◆ What is required ◆
The output is the lines below from the one with "3300 | 2700 |" through the one with "15000 | 15000 | 10000 |", both included, printed exactly and with no other line.

(Saved entries)
——
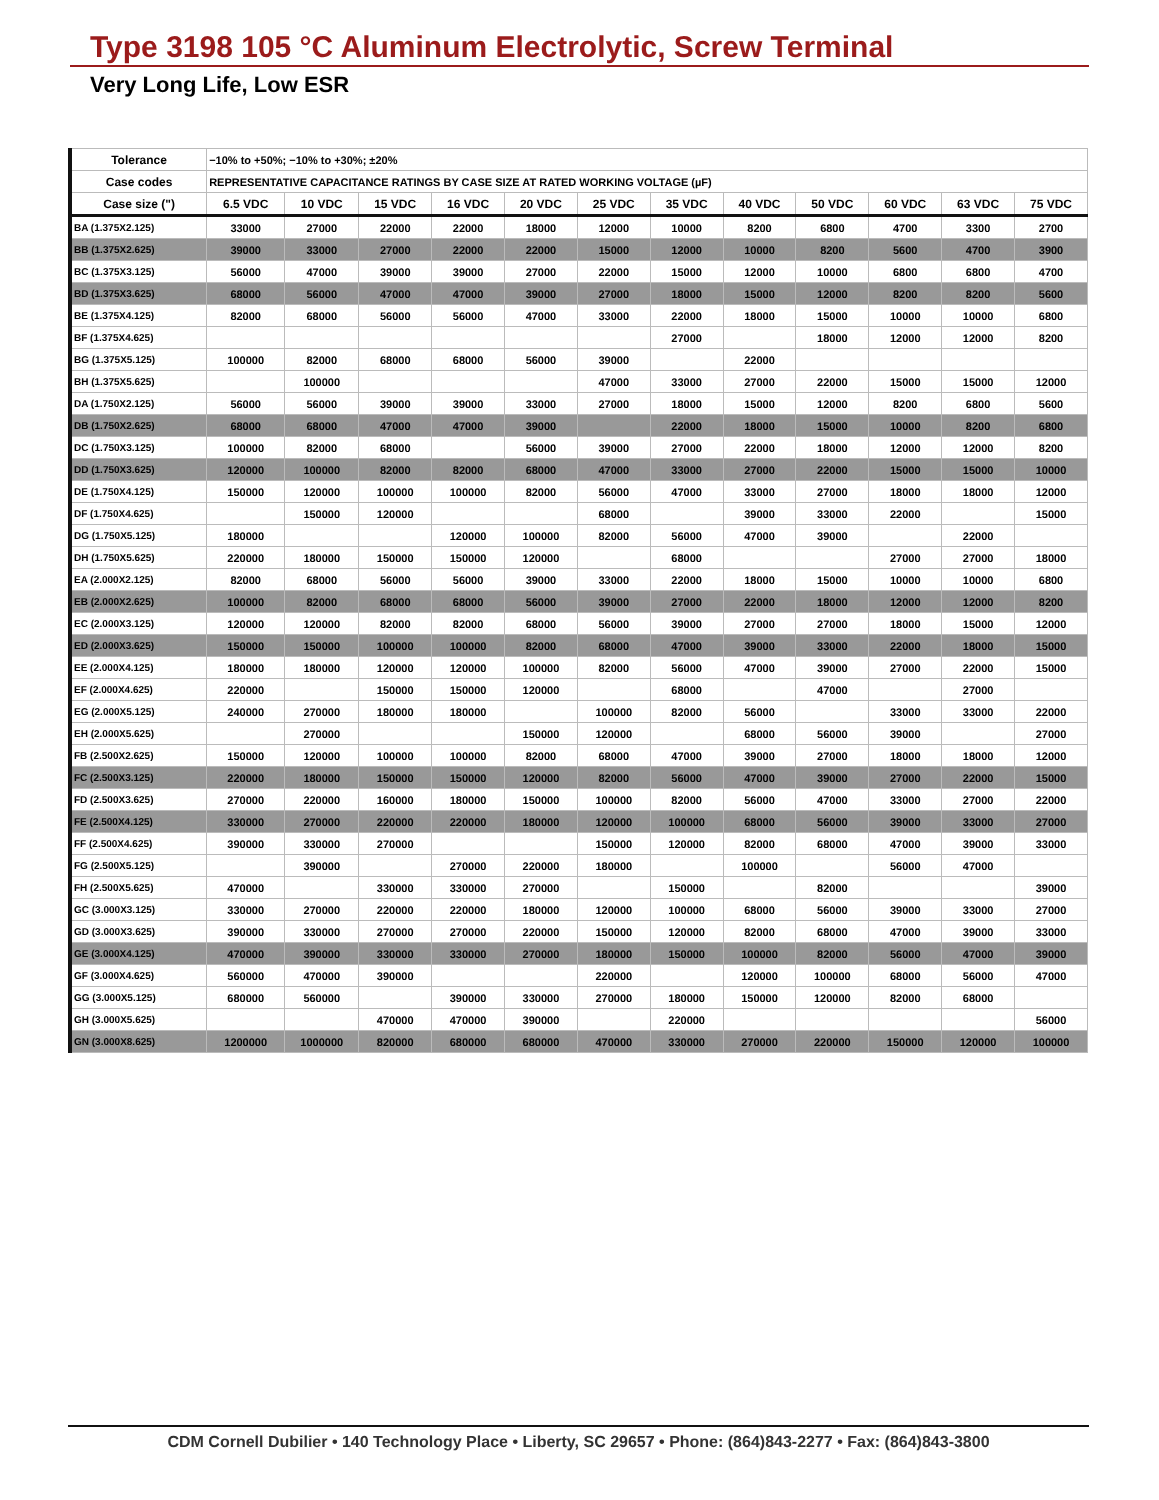Type 3198 105 °C Aluminum Electrolytic, Screw Terminal
Very Long Life, Low ESR
| Tolerance | −10% to +50%; −10% to +30%; ±20% | | | | | | | | | | | |
| Case codes | REPRESENTATIVE CAPACITANCE RATINGS BY CASE SIZE AT RATED WORKING VOLTAGE (µF) | | | | | | | | | | | |
| Case size (") | 6.5 VDC | 10 VDC | 15 VDC | 16 VDC | 20 VDC | 25 VDC | 35 VDC | 40 VDC | 50 VDC | 60 VDC | 63 VDC | 75 VDC |
| BA (1.375X2.125) | 33000 | 27000 | 22000 | 22000 | 18000 | 12000 | 10000 | 8200 | 6800 | 4700 | 3300 | 2700 |
| BB (1.375X2.625) | 39000 | 33000 | 27000 | 22000 | 22000 | 15000 | 12000 | 10000 | 8200 | 5600 | 4700 | 3900 |
| BC (1.375X3.125) | 56000 | 47000 | 39000 | 39000 | 27000 | 22000 | 15000 | 12000 | 10000 | 6800 | 6800 | 4700 |
| BD (1.375X3.625) | 68000 | 56000 | 47000 | 47000 | 39000 | 27000 | 18000 | 15000 | 12000 | 8200 | 8200 | 5600 |
| BE (1.375X4.125) | 82000 | 68000 | 56000 | 56000 | 47000 | 33000 | 22000 | 18000 | 15000 | 10000 | 10000 | 6800 |
| BF (1.375X4.625) | | | | | | | 27000 | | 18000 | 12000 | 12000 | 8200 |
| BG (1.375X5.125) | 100000 | 82000 | 68000 | 68000 | 56000 | 39000 | | 22000 | | | | |
| BH (1.375X5.625) | | 100000 | | | | 47000 | 33000 | 27000 | 22000 | 15000 | 15000 | 12000 |
| DA (1.750X2.125) | 56000 | 56000 | 39000 | 39000 | 33000 | 27000 | 18000 | 15000 | 12000 | 8200 | 6800 | 5600 |
| DB (1.750X2.625) | 68000 | 68000 | 47000 | 47000 | 39000 | | 22000 | 18000 | 15000 | 10000 | 8200 | 6800 |
| DC (1.750X3.125) | 100000 | 82000 | 68000 | | 56000 | 39000 | 27000 | 22000 | 18000 | 12000 | 12000 | 8200 |
| DD (1.750X3.625) | 120000 | 100000 | 82000 | 82000 | 68000 | 47000 | 33000 | 27000 | 22000 | 15000 | 15000 | 10000 |
| DE (1.750X4.125) | 150000 | 120000 | 100000 | 100000 | 82000 | 56000 | 47000 | 33000 | 27000 | 18000 | 18000 | 12000 |
| DF (1.750X4.625) | | 150000 | 120000 | | | 68000 | | 39000 | 33000 | 22000 | | 15000 |
| DG (1.750X5.125) | 180000 | | | 120000 | 100000 | 82000 | 56000 | 47000 | 39000 | | 22000 | |
| DH (1.750X5.625) | 220000 | 180000 | 150000 | 150000 | 120000 | | 68000 | | | 27000 | 27000 | 18000 |
| EA (2.000X2.125) | 82000 | 68000 | 56000 | 56000 | 39000 | 33000 | 22000 | 18000 | 15000 | 10000 | 10000 | 6800 |
| EB (2.000X2.625) | 100000 | 82000 | 68000 | 68000 | 56000 | 39000 | 27000 | 22000 | 18000 | 12000 | 12000 | 8200 |
| EC (2.000X3.125) | 120000 | 120000 | 82000 | 82000 | 68000 | 56000 | 39000 | 27000 | 27000 | 18000 | 15000 | 12000 |
| ED (2.000X3.625) | 150000 | 150000 | 100000 | 100000 | 82000 | 68000 | 47000 | 39000 | 33000 | 22000 | 18000 | 15000 |
| EE (2.000X4.125) | 180000 | 180000 | 120000 | 120000 | 100000 | 82000 | 56000 | 47000 | 39000 | 27000 | 22000 | 15000 |
| EF (2.000X4.625) | 220000 | | 150000 | 150000 | 120000 | | 68000 | | 47000 | | 27000 | |
| EG (2.000X5.125) | 240000 | 270000 | 180000 | 180000 | | 100000 | 82000 | 56000 | | 33000 | 33000 | 22000 |
| EH (2.000X5.625) | | 270000 | | | 150000 | 120000 | | 68000 | 56000 | 39000 | | 27000 |
| FB (2.500X2.625) | 150000 | 120000 | 100000 | 100000 | 82000 | 68000 | 47000 | 39000 | 27000 | 18000 | 18000 | 12000 |
| FC (2.500X3.125) | 220000 | 180000 | 150000 | 150000 | 120000 | 82000 | 56000 | 47000 | 39000 | 27000 | 22000 | 15000 |
| FD (2.500X3.625) | 270000 | 220000 | 160000 | 180000 | 150000 | 100000 | 82000 | 56000 | 47000 | 33000 | 27000 | 22000 |
| FE (2.500X4.125) | 330000 | 270000 | 220000 | 220000 | 180000 | 120000 | 100000 | 68000 | 56000 | 39000 | 33000 | 27000 |
| FF (2.500X4.625) | 390000 | 330000 | 270000 | | | 150000 | 120000 | 82000 | 68000 | 47000 | 39000 | 33000 |
| FG (2.500X5.125) | | 390000 | | 270000 | 220000 | 180000 | | 100000 | | 56000 | 47000 | |
| FH (2.500X5.625) | 470000 | | 330000 | 330000 | 270000 | | 150000 | | 82000 | | | 39000 |
| GC (3.000X3.125) | 330000 | 270000 | 220000 | 220000 | 180000 | 120000 | 100000 | 68000 | 56000 | 39000 | 33000 | 27000 |
| GD (3.000X3.625) | 390000 | 330000 | 270000 | 270000 | 220000 | 150000 | 120000 | 82000 | 68000 | 47000 | 39000 | 33000 |
| GE (3.000X4.125) | 470000 | 390000 | 330000 | 330000 | 270000 | 180000 | 150000 | 100000 | 82000 | 56000 | 47000 | 39000 |
| GF (3.000X4.625) | 560000 | 470000 | 390000 | | | 220000 | | 120000 | 100000 | 68000 | 56000 | 47000 |
| GG (3.000X5.125) | 680000 | 560000 | | 390000 | 330000 | 270000 | 180000 | 150000 | 120000 | 82000 | 68000 | |
| GH (3.000X5.625) | | | 470000 | 470000 | 390000 | | 220000 | | | | | 56000 |
| GN (3.000X8.625) | 1200000 | 1000000 | 820000 | 680000 | 680000 | 470000 | 330000 | 270000 | 220000 | 150000 | 120000 | 100000 |
CDM Cornell Dubilier • 140 Technology Place • Liberty, SC 29657 • Phone: (864)843-2277 • Fax: (864)843-3800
——
◆ Finished exercise ◆
| BA (1.375X2.125) | 33000 | 27000 | 22000 | 22000 | 18000 | 12000 | 10000 | 8200 | 6800 | 4700 | 3300 | 2700 |
| BB (1.375X2.625) | 39000 | 33000 | 27000 | 22000 | 22000 | 15000 | 12000 | 10000 | 8200 | 5600 | 4700 | 3900 |
| BC (1.375X3.125) | 56000 | 47000 | 39000 | 39000 | 27000 | 22000 | 15000 | 12000 | 10000 | 6800 | 6800 | 4700 |
| BD (1.375X3.625) | 68000 | 56000 | 47000 | 47000 | 39000 | 27000 | 18000 | 15000 | 12000 | 8200 | 8200 | 5600 |
| BE (1.375X4.125) | 82000 | 68000 | 56000 | 56000 | 47000 | 33000 | 22000 | 18000 | 15000 | 10000 | 10000 | 6800 |
| BF (1.375X4.625) | | | | | | | 27000 | | 18000 | 12000 | 12000 | 8200 |
| BG (1.375X5.125) | 100000 | 82000 | 68000 | 68000 | 56000 | 39000 | | 22000 | | | | |
| BH (1.375X5.625) | | 100000 | | | | 47000 | 33000 | 27000 | 22000 | 15000 | 15000 | 12000 |
| DA (1.750X2.125) | 56000 | 56000 | 39000 | 39000 | 33000 | 27000 | 18000 | 15000 | 12000 | 8200 | 6800 | 5600 |
| DB (1.750X2.625) | 68000 | 68000 | 47000 | 47000 | 39000 | | 22000 | 18000 | 15000 | 10000 | 8200 | 6800 |
| DC (1.750X3.125) | 100000 | 82000 | 68000 | | 56000 | 39000 | 27000 | 22000 | 18000 | 12000 | 12000 | 8200 |
| DD (1.750X3.625) | 120000 | 100000 | 82000 | 82000 | 68000 | 47000 | 33000 | 27000 | 22000 | 15000 | 15000 | 10000 |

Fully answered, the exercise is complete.